As Mike Masnick of Techdirt puts it, “That won’t be abused at all…”

June 9, 2010

e-records should be treated same as paper

Tags: , , , — David Canton @ 6:55 am

That’s the title of my Slaw post for today.  It reads as follows:

The Law Society of Upper Canada is having a teleseminar at noon today entitled “The New Guide to File Retention and File Destruction.”

I’m one of the speakers – talking about issues relating to electronic records.

One of the fundamental principles of electronic records from a records retention and destruction perspective, is that electronic records should be retained and destroyed on the same schedule as paper records.

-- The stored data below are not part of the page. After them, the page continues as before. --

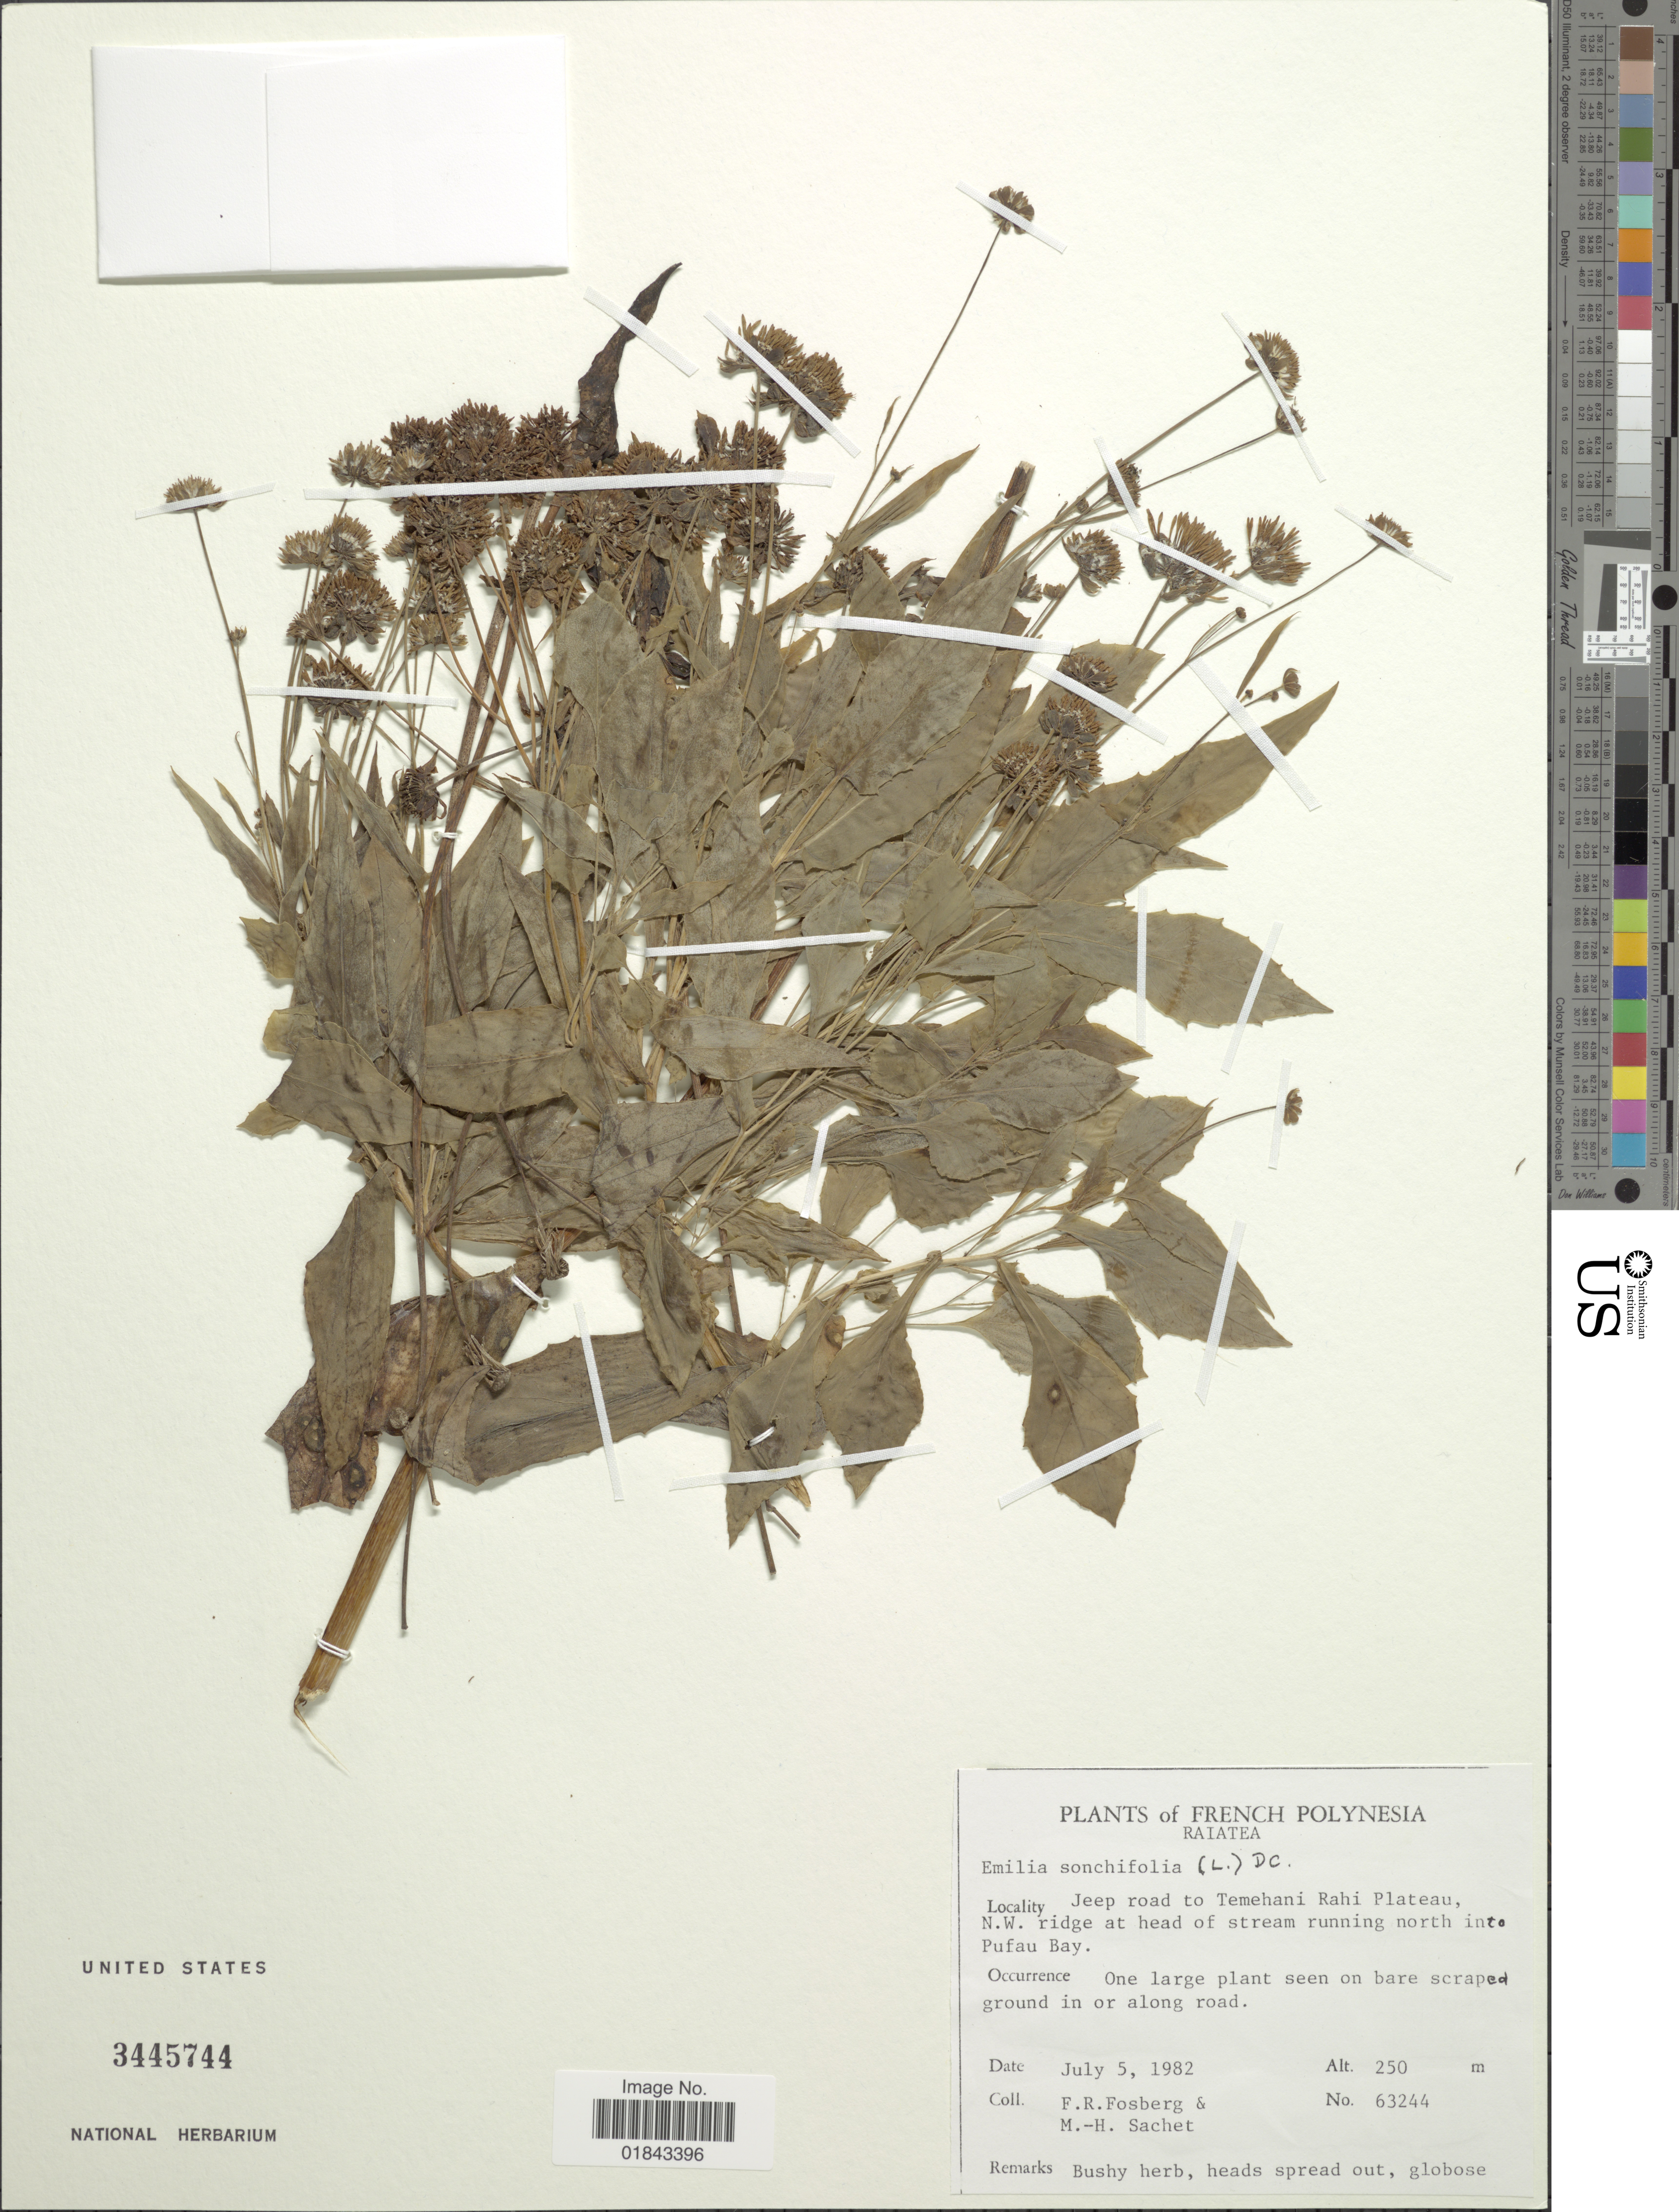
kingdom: Plantae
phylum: Tracheophyta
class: Magnoliopsida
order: Asterales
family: Asteraceae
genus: Emilia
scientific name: Emilia sonchifolia var. sonchifolia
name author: (L.) DC.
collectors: F. R. Fosberg & M.-H. Sachet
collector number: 63244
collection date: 1982-07-05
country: French Polynesia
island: Raiatea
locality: Raiatea, Jeep road to Temehani Rahi Plateau, N.W. ridge at head of stream running north into Pufau Bay, one large plant seen on bare scraped ground in or along road.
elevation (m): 250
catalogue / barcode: US 3445744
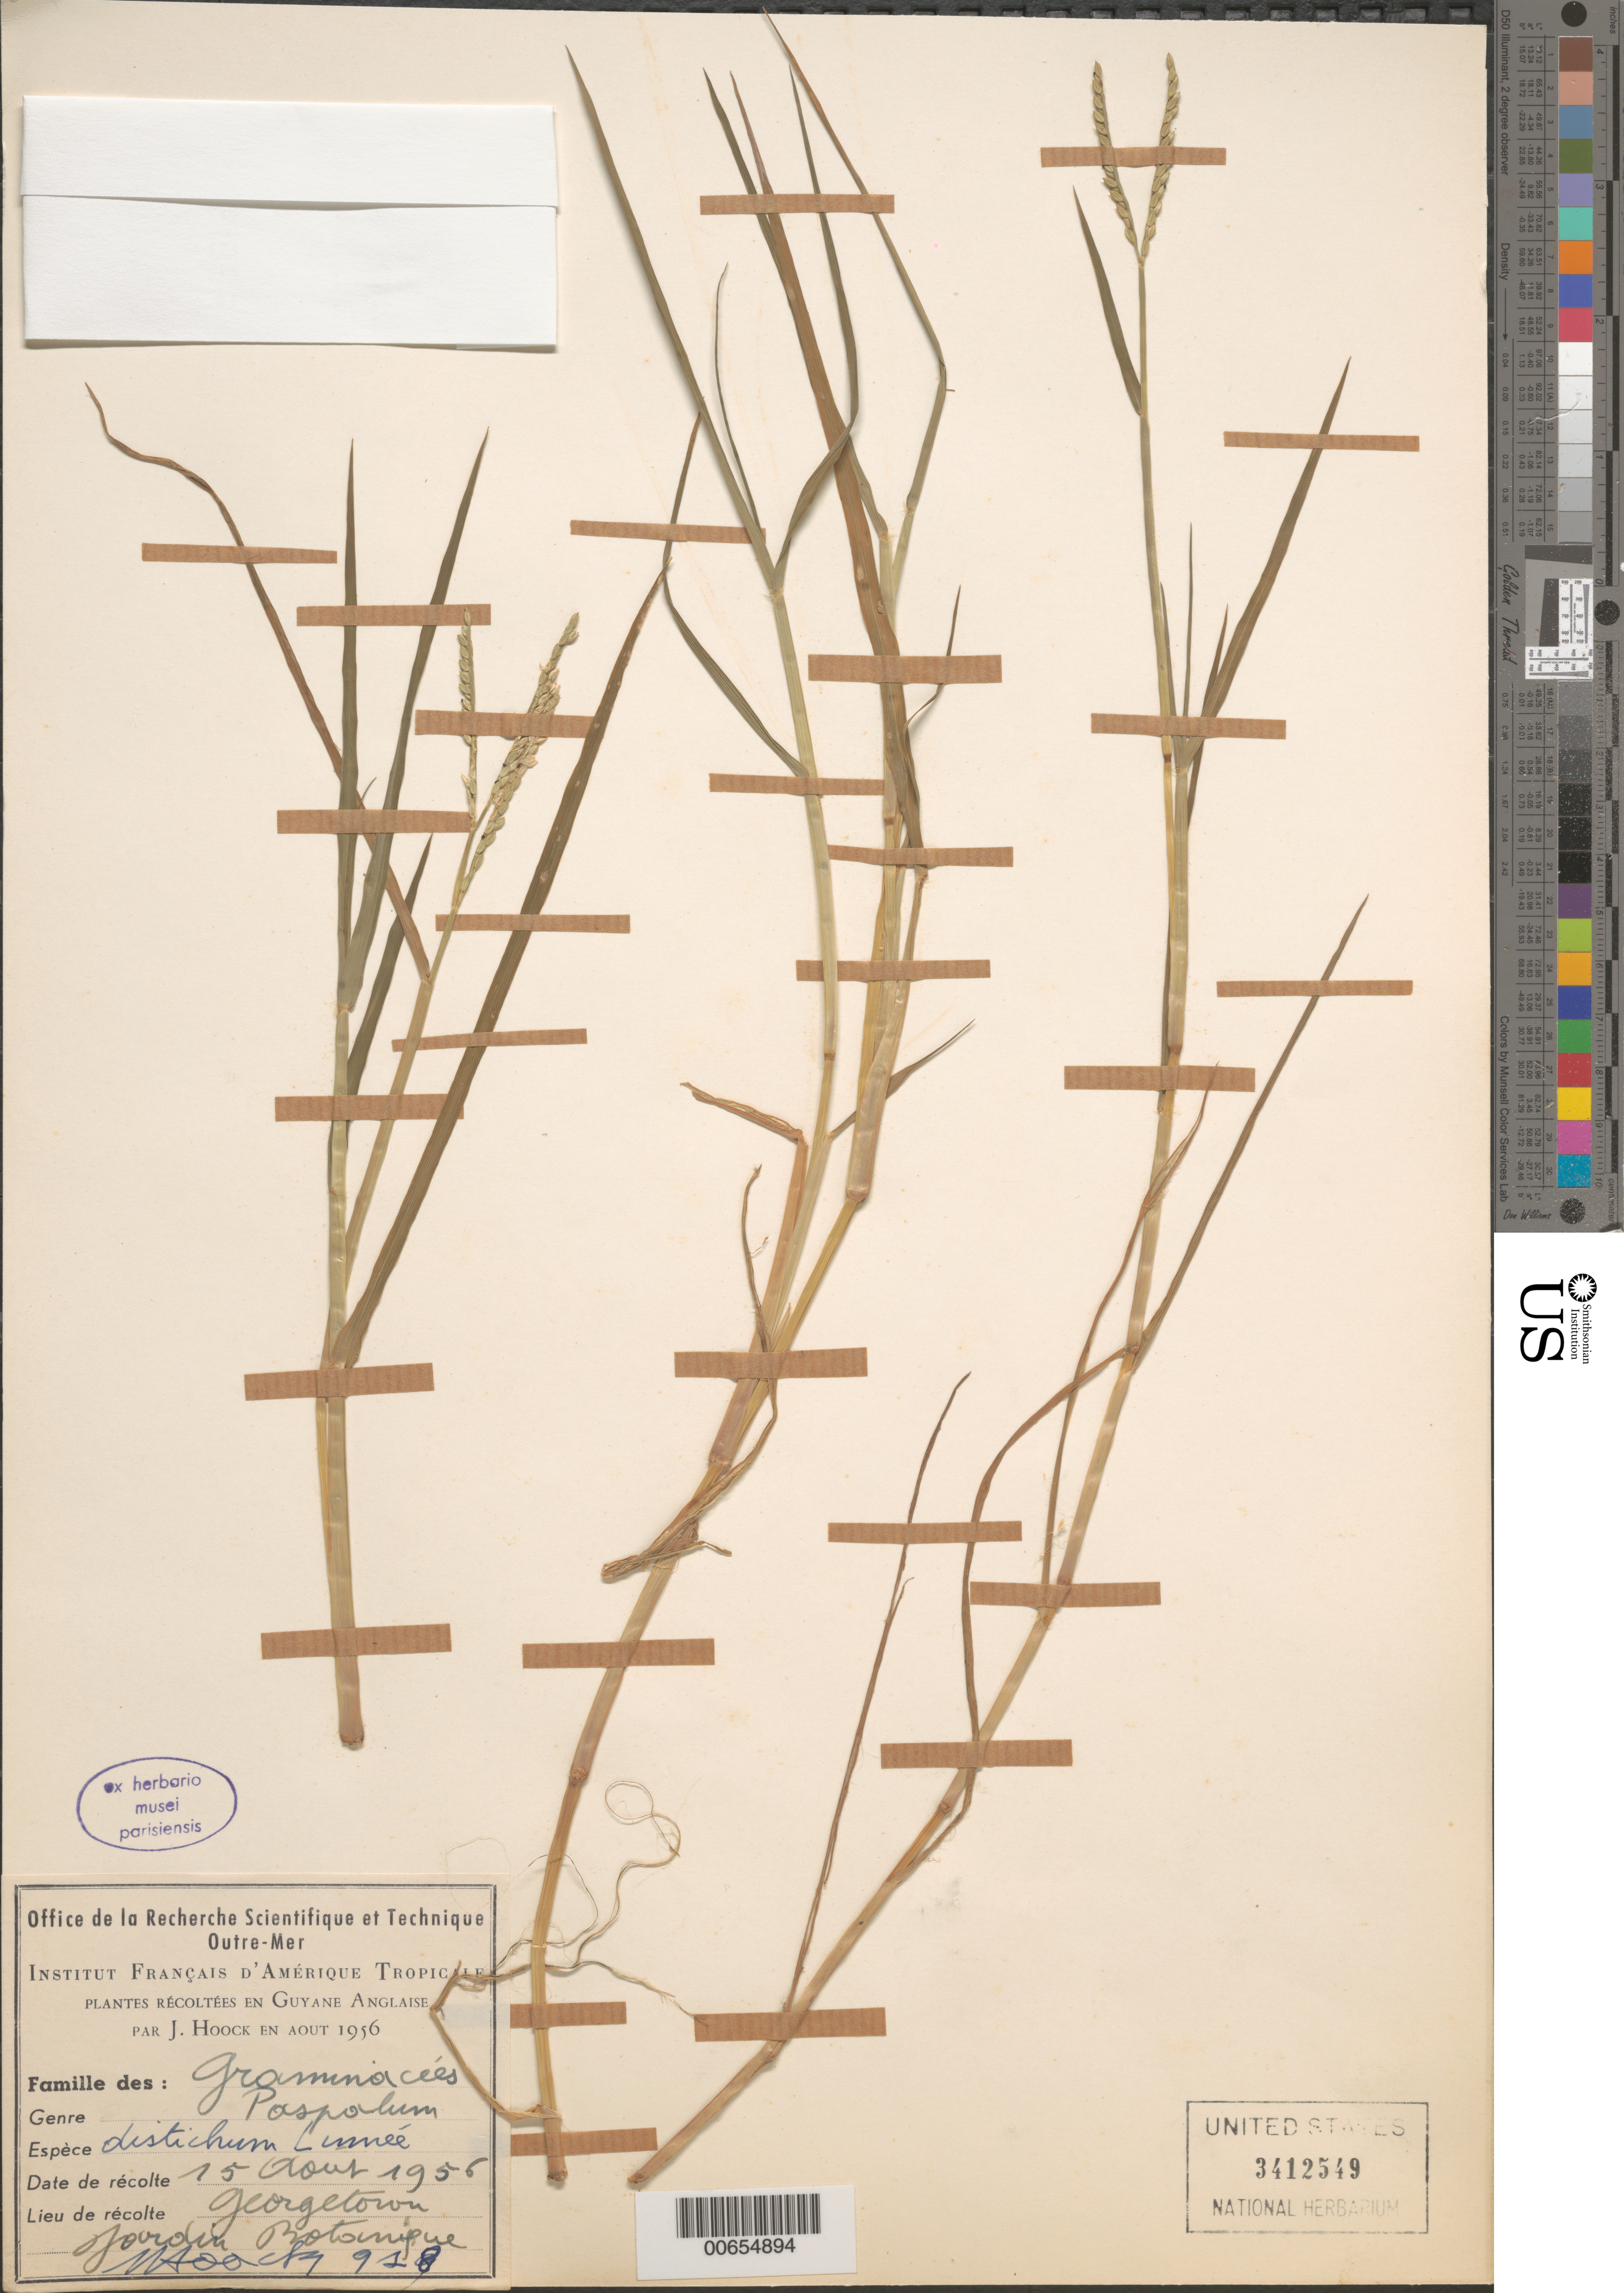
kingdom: Plantae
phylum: Tracheophyta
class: Liliopsida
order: Poales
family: Poaceae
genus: Paspalum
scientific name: Paspalum distichum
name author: L.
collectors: J. Hoock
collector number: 918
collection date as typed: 15-Aug-56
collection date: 1956-08-15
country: Guyana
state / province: Demerara-Mahaica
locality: Georgetown, Jardin Botanique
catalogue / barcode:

As I was thinking about the issues, it occurred to me that if I had to hazard a guess, I suspect many law firms, and many businesses for that matter, have not come to grips with this yet. 

The reason is simple.  Take the period of time a file is active, then add to that the time a closed file should be retained. (The LSUC suggests 15 years for typical files.)  Then consider how long electronic records have been around in a significant quantity.   We are just now coming to a time when law firms might have a significant amount of electronic records in addition to paper files. 

Certainly word processing and email have been around for more than 15 years, but in the early years the only thing that was kept was the paper. 

Personally, my viewpoint is that the electronic versions (word documents, email, images, faxes, collaboration tools, instant messaging, etc.) of documents are the real, original documents. The paper versions are just a physical manifestation of those records.